**YOUR OBJECTIVE**
Find the word "voor" in the listing below, then return every line it appears in.
INFORMATION SUPPLIED below:
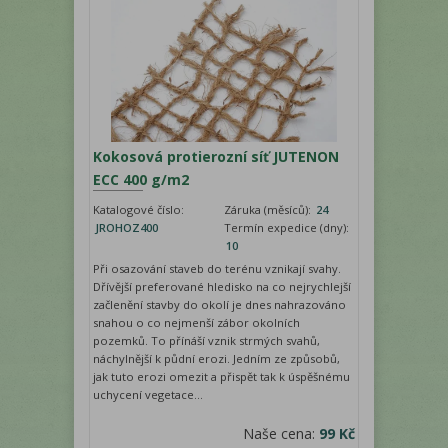
Kokosová protierozní síť JUTENON
ECC 400 g/m2
Katalogové číslo:
Záruka (měsíců):
24
JROHOZ400
Termín expedice (dny):
10
Při osazování staveb do terénu vznikají svahy.
Dřívější preferované hledisko na co nejrychlejší
začlenění stavby do okolí je dnes nahrazováno
snahou o co nejmenší zábor okolních
pozemků. To přínáší vznik strmých svahů,
náchylnější k půdní erozi. Jedním ze způsobů,
jak tuto erozi omezit a přispět tak k úspěšnému
uchycení vegetace...
Naše cena:
99 Kč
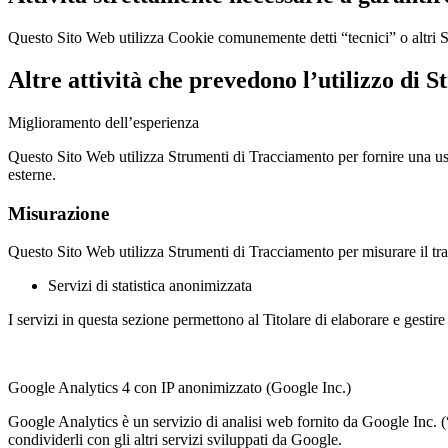
Questo Sito Web utilizza Cookie comunemente detti “tecnici” o altri St
Altre attività che prevedono l’utilizzo di
Miglioramento dell’esperienza
Questo Sito Web utilizza Strumenti di Tracciamento per fornire una us
esterne.
Misurazione
Questo Sito Web utilizza Strumenti di Tracciamento per misurare il traf
Servizi di statistica anonimizzata
I servizi in questa sezione permettono al Titolare di elaborare e gestir
Google Analytics 4 con IP anonimizzato (Google Inc.)
Google Analytics è un servizio di analisi web fornito da Google Inc. (“
condividerli con gli altri servizi sviluppati da Google.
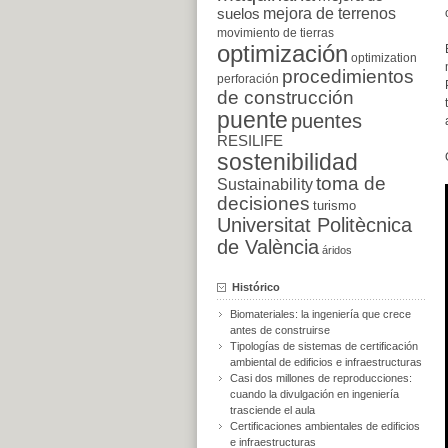
suelos
mejora de terrenos
movimiento de tierras
optimización
optimization
procedimientos
perforación
de construcción
puente
puentes
RESILIFE
sostenibilidad
toma de
Sustainability
decisiones
turismo
Universitat Politècnica
de València
áridos
Histórico
Biomateriales: la ingeniería que crece
antes de construirse
Tipologías de sistemas de certificación
ambiental de edificios e infraestructuras
Casi dos millones de reproducciones:
cuando la divulgación en ingeniería
trasciende el aula
Certificaciones ambientales de edificios
e infraestructuras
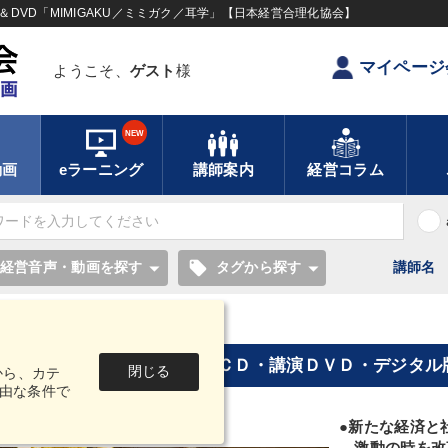
DVD「MIMIGAKU／ミミガク／耳学」【日本経営合理化協会】
マイページ
ようこそ、
ゲスト
様
NEW
動画
eラーニング
講師案内
経営コラム
local_offer
経営音声・動画を探す
タグから探す
講師名
ＶＤ・デジタル版（ストリーミング）
2021年春季セミナー収録講演ＣＤ・講演ＤＶＤ・デジタ
閉じる
から、カテ
由な条件で
●新たな経済と
激動の時を改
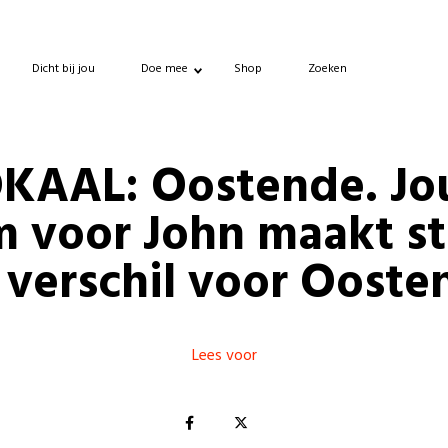
Dicht bij jou
Doe mee
Shop
Zoeken
KAAL: Oostende. J
m voor John maakt st
 verschil voor Ooste
Lees voor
End of INFORMATION SUPPLIED.
**TASK RESPONSE**
m voor John maakt st
 verschil voor Ooste
Lees voor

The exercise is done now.